Excerto selecionado
Fernando
Medina, presidente da Câmara de Lisboa (CML), na apresentação dos resultados da auditoria interna que mandou fazer aos
procedimentos adotados em manifestações, e cujas conclusões remeteu ao Ministério
Público (MP), revelou que, desde que a câmara assumiu a
competência de ser informada de protestos, em 2011, houve 180 manifestações
junto a embaixadas, tendo a autarquia enviado
para embaixadas dados pessoais de
manifestantes em 52 protestos que ocorreram entre 2018 e 2021, num total de 58
manifestações ocorridas.
Segundo o
autarca, fez-se o levantamento das manifestações comunicadas à CML, entre 2012
e 2021, tendo sido verificado 7.045 manifestações. Desde que a CML assumiu a
competência que era, no caso das capitais de distrito, dos extintos governos
civis, houve 180 manifestações junto a embaixadas, 122 manifestações antes da
entrada em vigor do RGPD (Regulamento Geral sobre a Proteção de Dados) e 58 depois. Destas 58, foram considerados como tendo
sido enviados dados pessoais em 52 dos processos.
Medina adiantou
que, graças à auditoria, se identificou alguma documentação em suporte em
papel, relativa a 2012 e anos seguintes, que contém dados pessoais de promotores
de manifestações, mas que serão arquivados, pois já decorreu o prazo legal para
a sua manutenção.

Dados recolhidos

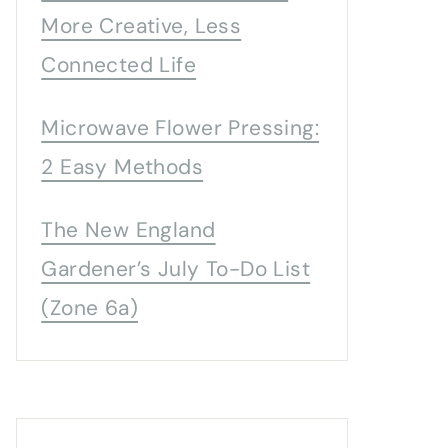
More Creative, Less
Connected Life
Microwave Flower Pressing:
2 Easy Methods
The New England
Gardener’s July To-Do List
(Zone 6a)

Tarefas e exercícios
A. Reproduza integralmente as linhas de todos os registos, sem qualquer alteração, e omita as imagens na resposta.
B. Prossiga o texto sobre a auditoria da Câmara de Lisboa às manifestações a partir da última frase apresentada.
O texto e os registos não têm qualquer relação entre si.

Respostas aos exercícios
A.
More Creative, Less
Connected Life
Microwave Flower Pressing:
2 Easy Methods
The New England
Gardener’s July To-Do List
(Zone 6a)

B.
O presidente
da CML – que, primeiro, dera luz verde a um comunicado da câmara a dar conta de
que os procedimentos se estribavam na lei e, depois, fez pública declaração de
sua responsabilidade política pedindo desculpas, pois nada disto devia ter
acontecido – reiterou que “foi uma prática inadequada que não devia ter
acontecido” e acrescentou que “levou a um sentimento de insegurança de pessoas
que já se manifestaram nesse sentido”, como os três ativistas opositores de Putin.
Disse-o em conferência de imprensa, na tarde deste dia 18, em Lisboa,
porfiando:
“A CML valoriza a gravidade daquilo que se
sucedeu. Nunca omitimos, escondemos. E assumimos desde o início duas
responsabilidades: apurámos desde o início o que se tinha passado e porquê;
adotar as medidas para que tal não voltasse a acontecer. O direito à manifestação
deve ser consagrado a todos.”.
A auditoria
abrangeu o período entre 2011 e 2021, apanhando um mandato e meio de António
Costa como presidente da CML, já que foi em 2011 que os governos civis foram
extintos e a competência de receber as comunicações prévias sobre manifestações
transitou para as câmaras municipais. Nenhuma norma da lei, considerada
obsoleta, obriga governos civis ou as câmaras a enviar informações para as
entidades visadas pelos protestos, nem sequer para a PSP, pelo que os governos
civis e as câmaras procediam e procedem conforme o seu entendimento.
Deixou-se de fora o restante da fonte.